*** Opening of TEXT SHOWN ***

IQ levels are expected to stick to people like their blood group or their height. But imagine a measure of a real, stable bodily function of an individual that is different at different times. You’d probably think what a strange kind of measure. IQ is just such a measure. (Richardson, 2017: 102)

Neuroscientist Allyson Mackey’s team, for example, foundthat after just eight weeks of playing these games the kids showed a pretty big IQ change – an improvement of about 30% or about 10 points in IQ.” Looking at a sample of 7-9 year olds, Mackey et al (2011) recruited children from low SES backgrounds to participate in cognitive training programs for an hour a day, 2 days a week. They predicted that children from a lower SES would benefit more from such cognitive/environmental enrichment (indeed, think of the differences between lower and middle SES people).

Mackey et al (2011) tested the children on their processing speed (PS), working memory (WM), and fluid reasoning (FR). Assessing FR, they used a matrix reasoning task with two versions (for the retest after the 8 week training). For PS, they used a cross-out test where  “one must rapidly identify and put a line through each instance of a specific symbol in a row of similar symbols” (Mackey et al, 2011: 584). While the coding “is a timed test in which one must rapidly translate digits into symbols by identifying the corresponding symbol for a digit provided in a legend” (ibid.) which is a part of the WISC IV. Working memory was assessed through digit and spatial span tests from the Wechsler Memory Scale.

The kinds of games they used were computerized and non-computerized (like using a Nintendo DS). Mackey et al (2011: 585) write:

Both programs incorporated a mix of commercially available computerized and non-computerized games, as well as a mix of games that were played individually or in small groups. Games selected for reasoning training demanded the joint consideration of several task rules, relations, or steps required to solve a problem. Games selected for speed training involved rapid visual processing and rapid motor responding based on simple task rules.

*** Close of TEXT SHOWN ***

**REQUIRED TASKS:**
(a) From the passage on IQ and cognitive training, copy the part that opens with the words containing "IQ levels are" and closes with "middle SES people).".
(b) In the passage on IQ and cognitive training, which tests were used to assess working memory?
(c) Pick up the passage on IQ and cognitive training after its last sentence and keep writing it.

*** Opening of DATASET EXCERPT ***

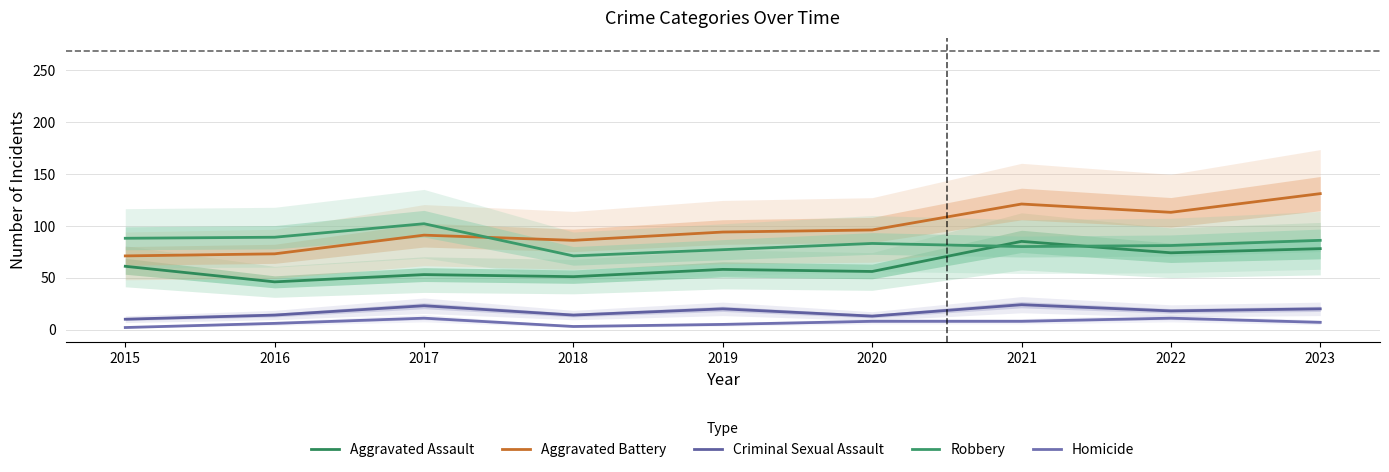

Which series has the largest range (max minus min)?

Aggravated Battery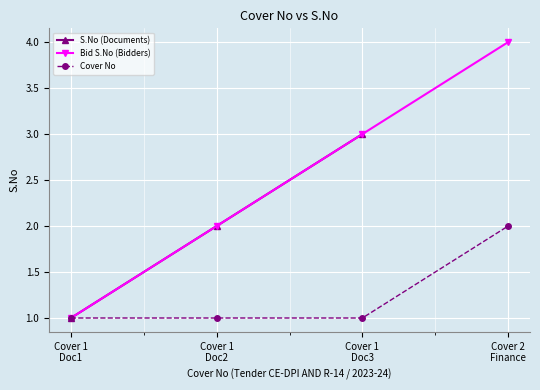

True or false: Bid S.No (Bidders) has more than 0 points higher than both neighbors.

False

*** Close of DATASET EXCERPT ***

**ANSWERS FOR THIS EXERCISE:**
(a)
IQ levels are expected to stick to people like their blood group or their height. But imagine a measure of a real, stable bodily function of an individual that is different at different times. You’d probably think what a strange kind of measure. IQ is just such a measure. (Richardson, 2017: 102)

Neuroscientist Allyson Mackey’s team, for example, foundthat after just eight weeks of playing these games the kids showed a pretty big IQ change – an improvement of about 30% or about 10 points in IQ.” Looking at a sample of 7-9 year olds, Mackey et al (2011) recruited children from low SES backgrounds to participate in cognitive training programs for an hour a day, 2 days a week. They predicted that children from a lower SES would benefit more from such cognitive/environmental enrichment (indeed, think of the differences between lower and middle SES people).

(b) Digit and spatial span tests from the Wechsler Memory Scale.

(c)
So at the end of the 8-week program, cognitive abilities increased in both groups. For the children in the reasoning training, they solved an average of 4.5 more matrices than their previous try. Mackey et al (585-586) write:

Before training, children in the reasoning group had an average score of 96.3 points on the TONI, which is normed with a mean of 100 and a standard deviation of 15. After training, they had an average score of 106.2 points. This gain of 9.9 points brought the reasoning ability of the group from below average for their age. [But such gains were not significant on the test of nonverbal intelligence, showing an increase of 3.5 points.]

One of the biggest surprises was that 4 out of the 20 children in the reasoning training showed an increase of over 20 points. This, of course, refutes the claim that such “ability” is “fixed”, as hereditarians have claimed. Mackey et al (2011: 587) writes that “the very existence and widespread use of IQ tests rests on the assumption that tests of FR measure an individual’s innate capacity to learn.” This, quite obviously, is a false claim. (This claim comes from Cattell, no less.) This buttresses the claim that IQ tests are, of course, experience dependent.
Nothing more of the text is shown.